WHAT IS BEING ASKED: Please extract every line from each of the items below and reproduce it word for word, keeping the original order.

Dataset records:
::::
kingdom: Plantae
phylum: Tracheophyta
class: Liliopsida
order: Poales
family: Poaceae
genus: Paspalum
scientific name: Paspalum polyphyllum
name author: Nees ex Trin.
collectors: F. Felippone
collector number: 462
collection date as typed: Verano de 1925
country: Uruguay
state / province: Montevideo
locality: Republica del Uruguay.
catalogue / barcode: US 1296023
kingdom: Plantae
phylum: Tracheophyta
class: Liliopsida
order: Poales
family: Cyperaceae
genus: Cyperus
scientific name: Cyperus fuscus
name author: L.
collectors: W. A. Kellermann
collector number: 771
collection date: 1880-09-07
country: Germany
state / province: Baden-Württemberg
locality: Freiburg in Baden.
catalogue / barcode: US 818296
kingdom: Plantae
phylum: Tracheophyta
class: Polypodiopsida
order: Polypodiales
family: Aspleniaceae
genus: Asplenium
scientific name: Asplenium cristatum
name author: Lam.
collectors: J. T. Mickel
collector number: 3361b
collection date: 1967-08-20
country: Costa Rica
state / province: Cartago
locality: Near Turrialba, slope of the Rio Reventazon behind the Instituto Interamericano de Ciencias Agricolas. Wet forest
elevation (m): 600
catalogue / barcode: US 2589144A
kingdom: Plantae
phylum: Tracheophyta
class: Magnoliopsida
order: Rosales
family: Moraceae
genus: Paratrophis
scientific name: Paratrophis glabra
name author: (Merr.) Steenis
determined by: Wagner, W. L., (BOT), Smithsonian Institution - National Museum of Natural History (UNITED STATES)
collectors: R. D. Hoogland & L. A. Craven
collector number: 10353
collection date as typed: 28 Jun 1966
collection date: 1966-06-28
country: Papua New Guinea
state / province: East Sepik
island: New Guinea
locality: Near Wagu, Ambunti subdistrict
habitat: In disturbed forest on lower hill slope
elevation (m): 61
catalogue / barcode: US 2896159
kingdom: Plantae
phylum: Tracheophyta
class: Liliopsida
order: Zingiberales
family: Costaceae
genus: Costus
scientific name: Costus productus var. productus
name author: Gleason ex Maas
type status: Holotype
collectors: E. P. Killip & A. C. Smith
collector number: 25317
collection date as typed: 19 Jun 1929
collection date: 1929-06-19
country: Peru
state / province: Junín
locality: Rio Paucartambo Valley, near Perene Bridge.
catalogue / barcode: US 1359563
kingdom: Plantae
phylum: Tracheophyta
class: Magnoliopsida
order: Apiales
::::
ANSWER FOR THE TASK:
kingdom: Plantae
phylum: Tracheophyta
class: Liliopsida
order: Poales
family: Poaceae
genus: Paspalum
scientific name: Paspalum polyphyllum
name author: Nees ex Trin.
collectors: F. Felippone
collector number: 462
collection date as typed: Verano de 1925
country: Uruguay
state / province: Montevideo
locality: Republica del Uruguay.
catalogue / barcode: US 1296023
kingdom: Plantae
phylum: Tracheophyta
class: Liliopsida
order: Poales
family: Cyperaceae
genus: Cyperus
scientific name: Cyperus fuscus
name author: L.
collectors: W. A. Kellermann
collector number: 771
collection date: 1880-09-07
country: Germany
state / province: Baden-Württemberg
locality: Freiburg in Baden.
catalogue / barcode: US 818296
kingdom: Plantae
phylum: Tracheophyta
class: Polypodiopsida
order: Polypodiales
family: Aspleniaceae
genus: Asplenium
scientific name: Asplenium cristatum
name author: Lam.
collectors: J. T. Mickel
collector number: 3361b
collection date: 1967-08-20
country: Costa Rica
state / province: Cartago
locality: Near Turrialba, slope of the Rio Reventazon behind the Instituto Interamericano de Ciencias Agricolas. Wet forest
elevation (m): 600
catalogue / barcode: US 2589144A
kingdom: Plantae
phylum: Tracheophyta
class: Magnoliopsida
order: Rosales
family: Moraceae
genus: Paratrophis
scientific name: Paratrophis glabra
name author: (Merr.) Steenis
determined by: Wagner, W. L., (BOT), Smithsonian Institution - National Museum of Natural History (UNITED STATES)
collectors: R. D. Hoogland & L. A. Craven
collector number: 10353
collection date as typed: 28 Jun 1966
collection date: 1966-06-28
country: Papua New Guinea
state / province: East Sepik
island: New Guinea
locality: Near Wagu, Ambunti subdistrict
habitat: In disturbed forest on lower hill slope
elevation (m): 61
catalogue / barcode: US 2896159
kingdom: Plantae
phylum: Tracheophyta
class: Liliopsida
order: Zingiberales
family: Costaceae
genus: Costus
scientific name: Costus productus var. productus
name author: Gleason ex Maas
type status: Holotype
collectors: E. P. Killip & A. C. Smith
collector number: 25317
collection date as typed: 19 Jun 1929
collection date: 1929-06-19
country: Peru
state / province: Junín
locality: Rio Paucartambo Valley, near Perene Bridge.
catalogue / barcode: US 1359563
kingdom: Plantae
phylum: Tracheophyta
class: Magnoliopsida
order: Apiales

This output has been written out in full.